— Task details —
Starting at the first line of the data, print each line verbatim up to and including the line bearing "петли для слабослышащих;", omitting pictures.

===== Input for this task

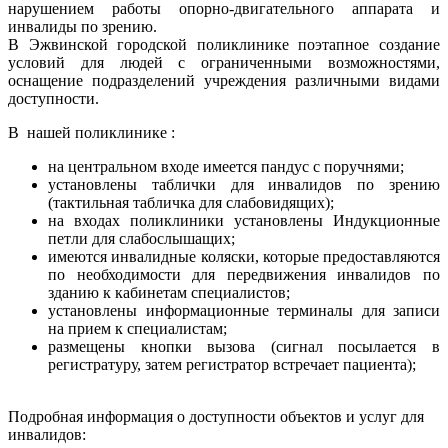
нарушением работы опорно-двигательного аппарата и
инвалиды по зрению.
В Эжвинской городской поликлинике поэтапное создание
условий для людей с ограниченными возможностями,
оснащение подразделений учреждения различными видами
доступности.
В нашей поликлинике :
на центральном входе имеется пандус с поручнями;
установлены таблички для инвалидов по зрению
(тактильная табличка для слабовидящих);
на входах поликлиники установлены Индукционные
петли для слабослышащих;
имеются инвалидные коляски, которые предоставляются
по необходимости для передвижения инвалидов по
зданию к кабинетам специалистов;
установлены информационные терминалы для записи
на прием к специалистам;
размещены кнопки вызова (сигнал посылается в
регистратуру, затем регистратор встречает пациента);
Подробная информация о доступности объектов и услуг для
инвалидов:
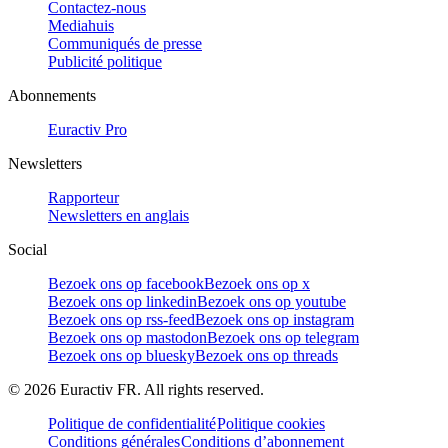
Contactez-nous
Mediahuis
Communiqués de presse
Publicité politique
Abonnements
Euractiv Pro
Newsletters
Rapporteur
Newsletters en anglais
Social
Bezoek ons op facebook
Bezoek ons op x
Bezoek ons op linkedin
Bezoek ons op youtube
Bezoek ons op rss-feed
Bezoek ons op instagram
Bezoek ons op mastodon
Bezoek ons op telegram
Bezoek ons op bluesky
Bezoek ons op threads
©
2026
Euractiv FR. All rights reserved.
Politique de confidentialité
Politique cookies
Conditions générales
Conditions d’abonnement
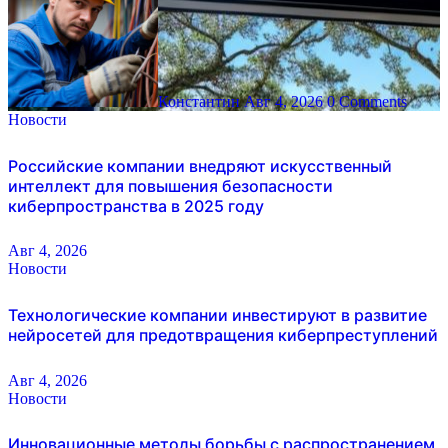
Константин
Авг 4, 2026
0 Comments
Новости
Российские компании внедряют искусственный
интеллект для повышения безопасности
киберпространства в 2025 году
Авг 4, 2026
Новости
Технологические компании инвестируют в развитие
нейросетей для предотвращения киберпреступлений
Авг 4, 2026
Новости
Инновационные методы борьбы с распространением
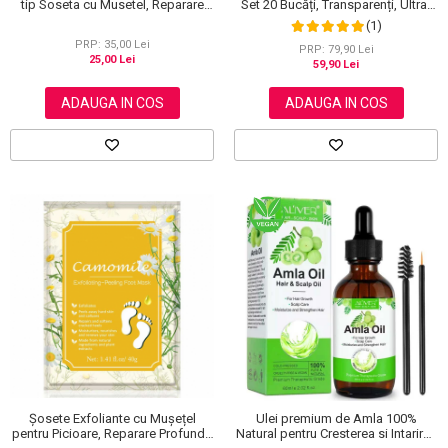
tip Soseta cu Musetel, Reparare
Set 20 Bucăți, Transparenți, Ultra-
Profunda
subțiri, Formulă Premium
(1)
PRP: 35,00 Lei
PRP: 79,90 Lei
25,00 Lei
59,90 Lei
ADAUGA IN COS
ADAUGA IN COS
Șosete Exfoliante cu Mușețel
Ulei premium de Amla 100%
pentru Picioare, Reparare Profundă
Natural pentru Cresterea si Intarirea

==========

— Task output —
нарушением работы опорно-двигательного аппарата и
инвалиды по зрению.
В Эжвинской городской поликлинике поэтапное создание
условий для людей с ограниченными возможностями,
оснащение подразделений учреждения различными видами
доступности.
В нашей поликлинике :
на центральном входе имеется пандус с поручнями;
установлены таблички для инвалидов по зрению
(тактильная табличка для слабовидящих);
на входах поликлиники установлены Индукционные
петли для слабослышащих;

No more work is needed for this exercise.